The Baby Room
Title: The Baby Room
Rating: 4/5
Genre: Horror
Starring: Javier Gutiérrez, Leonor Watling
Director: Álex de la Iglesia
Language: Spanish
From a collection of Spanish films titled “6 films to keep you awake,” collating works originally made for TV on whatever budget the station would permit, I went into this one more than a little anxious as to what I would find. The promise of a traditional 'haunted house' film didn't help matters much either; a family of a loving husband, a devoted wife, and their 8 month old baby all trying to fight for their dream. Renovating an old mansion, it would appear as though their rags-to-riches tale would finally be coming to fruition but all is not as it seems in the house. During their first night they hear mysterious voices on the baby monitor, but find no trace of the source. Discarding the monitor as faulty he buys a new one with a built in camera to solve the problem, only to start seeing mysterious shapes through the monitor. With his wife never around to see the occurrences, she simply dismisses him as tired but his insistence gradually tears the family to breaking point, until he strives to rid the house of the entities that threaten his family once and for all.
It's certainly built on a budget but don't mistake this for a cheap looking take on the psychological horror style; there's none of this 'string pulling' and 'stop-motion' malarkey that plagued the recently well received 'Paranormal Activity,' nor cliché suddenly ringing phones and doorbells that have been done to death and then been done a bit more for good measure. The premise is no more complex but the result is by comparison bone-chilling, which is something I rarely seem to be able to say about horror films these days. The use of radio static may seem fairly lacklustre at first, and when the use of baby monitors come into play it could all rapidly fall apart but instead these simple devices – through the use of camera tricks – manage to shoot for initial shock scares that soon all mount up to far more than a sum of the constituent parts.
And that's simply because it's intelligent in how it goes about things; the plot acting like a Alice in Wonderland's rabbit hole, forever getting deeper as the events steadily get put into context, and the slow build-up in tension of the main protagonists steadily deteriorating well being worthy of standing its own next to the likes of “The Shining,” except the denouement here doesn't fall victim to some cliché slasher story. It's all too believable; the characters react as you would expect them too, feeling like a genuine family that never behaves in a stereotypical manner, and as you gradually continue it captivates you in its grasp to the point that it all seems frighteningly plausible. By the time the finalé rolls around you understand what's going to happen but its difficult to predict the final result, as this film takes the notion into new territory that whilst not radically unique lends it a fresh feel.

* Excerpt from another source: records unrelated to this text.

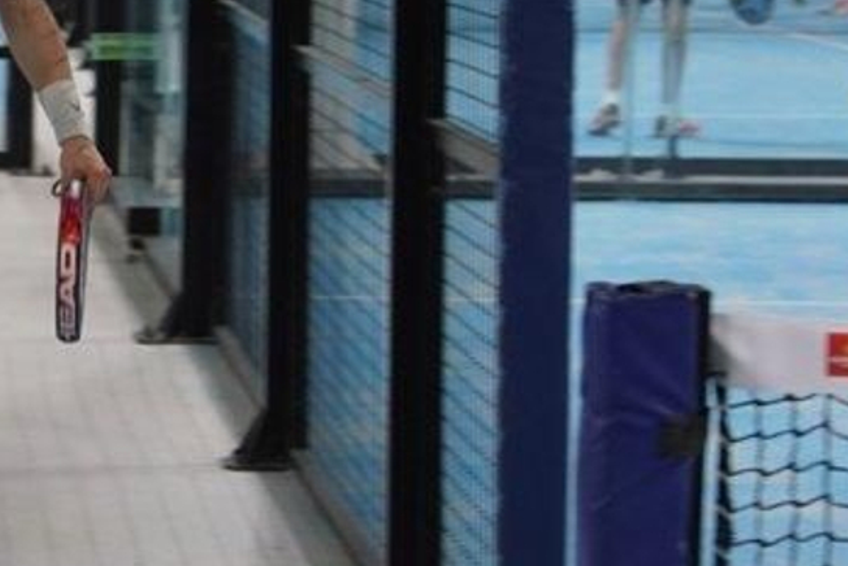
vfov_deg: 8.9
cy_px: 155
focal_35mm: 154
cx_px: -373
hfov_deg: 12.7
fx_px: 3639
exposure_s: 1/60
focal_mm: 35
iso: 500
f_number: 2.8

There are no shortages of films that run on the haunted house theme that simply try to do too much; they over complicate things and as a result lose sight of the immense precision required in building up this tension, slowly and subtly piling on the atmosphere that it all too quickly falls apart. There are no major celebrities on show here, not even more funds than what a made-for-TV budget will allow – which if anyone has seen a SyFy film, can attest probably isn't much – and yet through its simplicity it remains one of the most effective examples of the story I can name. Only twice have I now dived into modern Spain's horror archives but both times I've come out with gold; in the wake of the supposed 'French horror revolution' and the rapidly rising reputation of Asian Horror, if the rest of their output is this good then perhaps soon it'll be the Spaniards turn to be in the spotlight.